• **Assignment**: Scan the records for the word "Stark". Copy each line that includes it.
** Data for this exercise follows **
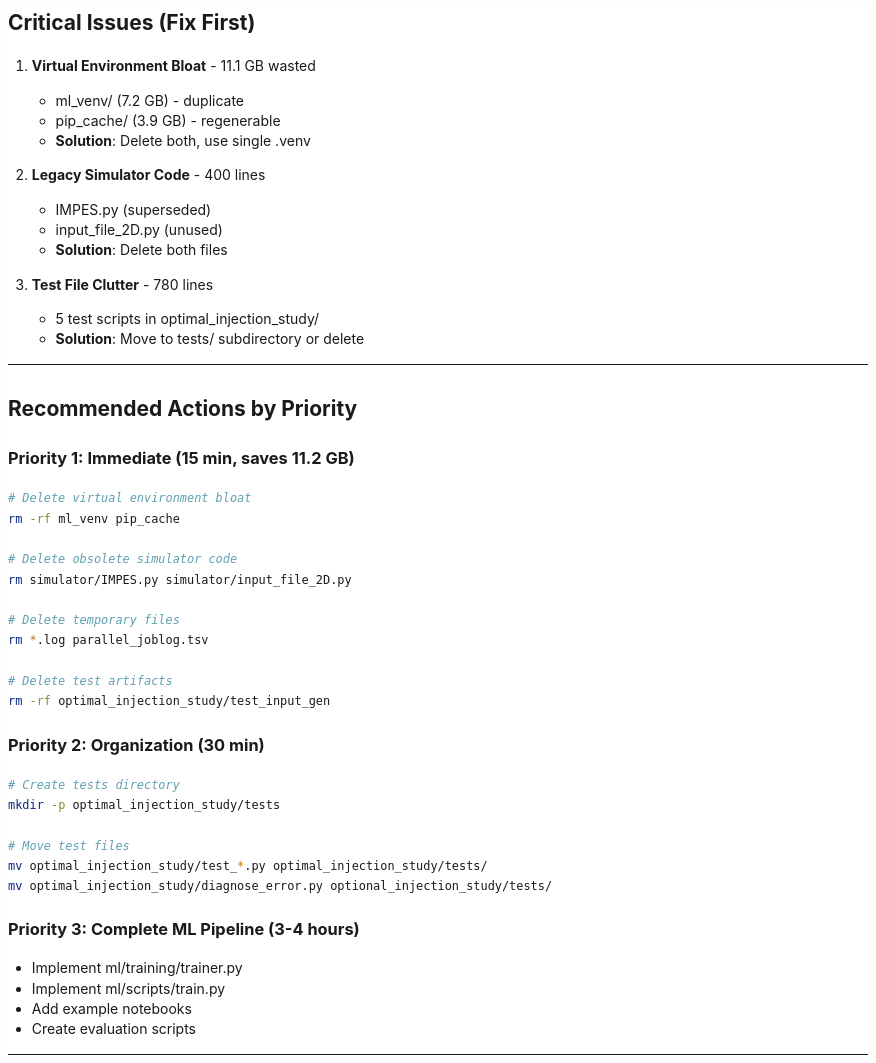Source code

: 
## Critical Issues (Fix First)

1. **Virtual Environment Bloat** - 11.1 GB wasted
   - ml_venv/ (7.2 GB) - duplicate
   - pip_cache/ (3.9 GB) - regenerable
   - **Solution**: Delete both, use single .venv

2. **Legacy Simulator Code** - 400 lines
   - IMPES.py (superseded)
   - input_file_2D.py (unused)
   - **Solution**: Delete both files

3. **Test File Clutter** - 780 lines
   - 5 test scripts in optimal_injection_study/
   - **Solution**: Move to tests/ subdirectory or delete

---

## Recommended Actions by Priority

### Priority 1: Immediate (15 min, saves 11.2 GB)
```bash
# Delete virtual environment bloat
rm -rf ml_venv pip_cache

# Delete obsolete simulator code
rm simulator/IMPES.py simulator/input_file_2D.py

# Delete temporary files
rm *.log parallel_joblog.tsv

# Delete test artifacts
rm -rf optimal_injection_study/test_input_gen
```

### Priority 2: Organization (30 min)
```bash
# Create tests directory
mkdir -p optimal_injection_study/tests

# Move test files
mv optimal_injection_study/test_*.py optimal_injection_study/tests/
mv optimal_injection_study/diagnose_error.py optional_injection_study/tests/
```

### Priority 3: Complete ML Pipeline (3-4 hours)
- Implement ml/training/trainer.py
- Implement ml/scripts/train.py  
- Add example notebooks
- Create evaluation scripts

---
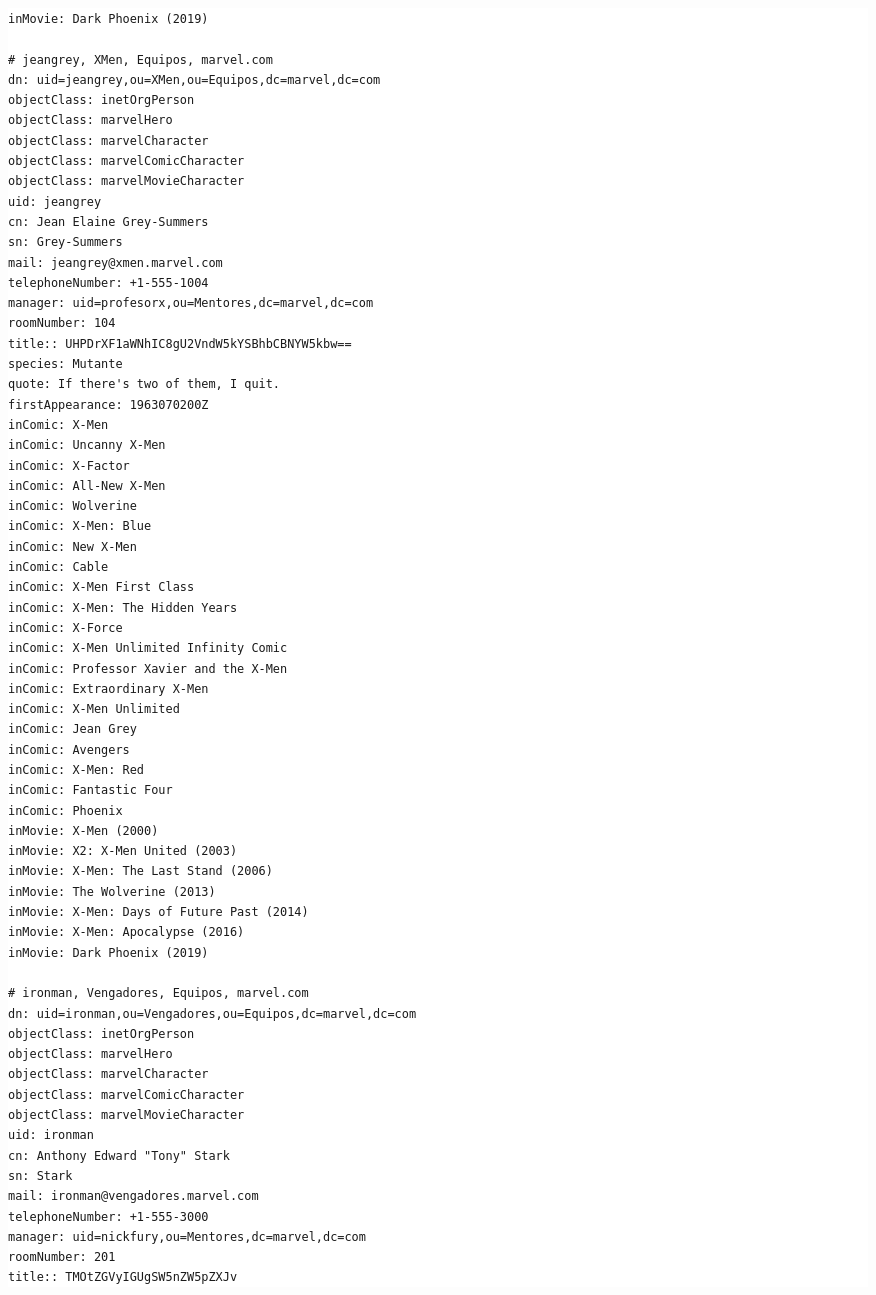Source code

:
 ```text
inMovie: Dark Phoenix (2019)

# jeangrey, XMen, Equipos, marvel.com
dn: uid=jeangrey,ou=XMen,ou=Equipos,dc=marvel,dc=com
objectClass: inetOrgPerson
objectClass: marvelHero
objectClass: marvelCharacter
objectClass: marvelComicCharacter
objectClass: marvelMovieCharacter
uid: jeangrey
cn: Jean Elaine Grey-Summers
sn: Grey-Summers
mail: jeangrey@xmen.marvel.com
telephoneNumber: +1-555-1004
manager: uid=profesorx,ou=Mentores,dc=marvel,dc=com
roomNumber: 104
title:: UHPDrXF1aWNhIC8gU2VndW5kYSBhbCBNYW5kbw==
species: Mutante
quote: If there's two of them, I quit.
firstAppearance: 1963070200Z
inComic: X-Men
inComic: Uncanny X-Men
inComic: X-Factor
inComic: All-New X-Men
inComic: Wolverine
inComic: X-Men: Blue
inComic: New X-Men
inComic: Cable
inComic: X-Men First Class
inComic: X-Men: The Hidden Years
inComic: X-Force
inComic: X-Men Unlimited Infinity Comic
inComic: Professor Xavier and the X-Men
inComic: Extraordinary X-Men
inComic: X-Men Unlimited
inComic: Jean Grey
inComic: Avengers
inComic: X-Men: Red
inComic: Fantastic Four
inComic: Phoenix
inMovie: X-Men (2000)
inMovie: X2: X-Men United (2003)
inMovie: X-Men: The Last Stand (2006)
inMovie: The Wolverine (2013)
inMovie: X-Men: Days of Future Past (2014)
inMovie: X-Men: Apocalypse (2016)
inMovie: Dark Phoenix (2019)

# ironman, Vengadores, Equipos, marvel.com
dn: uid=ironman,ou=Vengadores,ou=Equipos,dc=marvel,dc=com
objectClass: inetOrgPerson
objectClass: marvelHero
objectClass: marvelCharacter
objectClass: marvelComicCharacter
objectClass: marvelMovieCharacter
uid: ironman
cn: Anthony Edward "Tony" Stark
sn: Stark
mail: ironman@vengadores.marvel.com
telephoneNumber: +1-555-3000
manager: uid=nickfury,ou=Mentores,dc=marvel,dc=com
roomNumber: 201
title:: TMOtZGVyIGUgSW5nZW5pZXJv
```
** End of Data for this exercise **
• **Exercise solution**:
cn: Anthony Edward "Tony" Stark
sn: Stark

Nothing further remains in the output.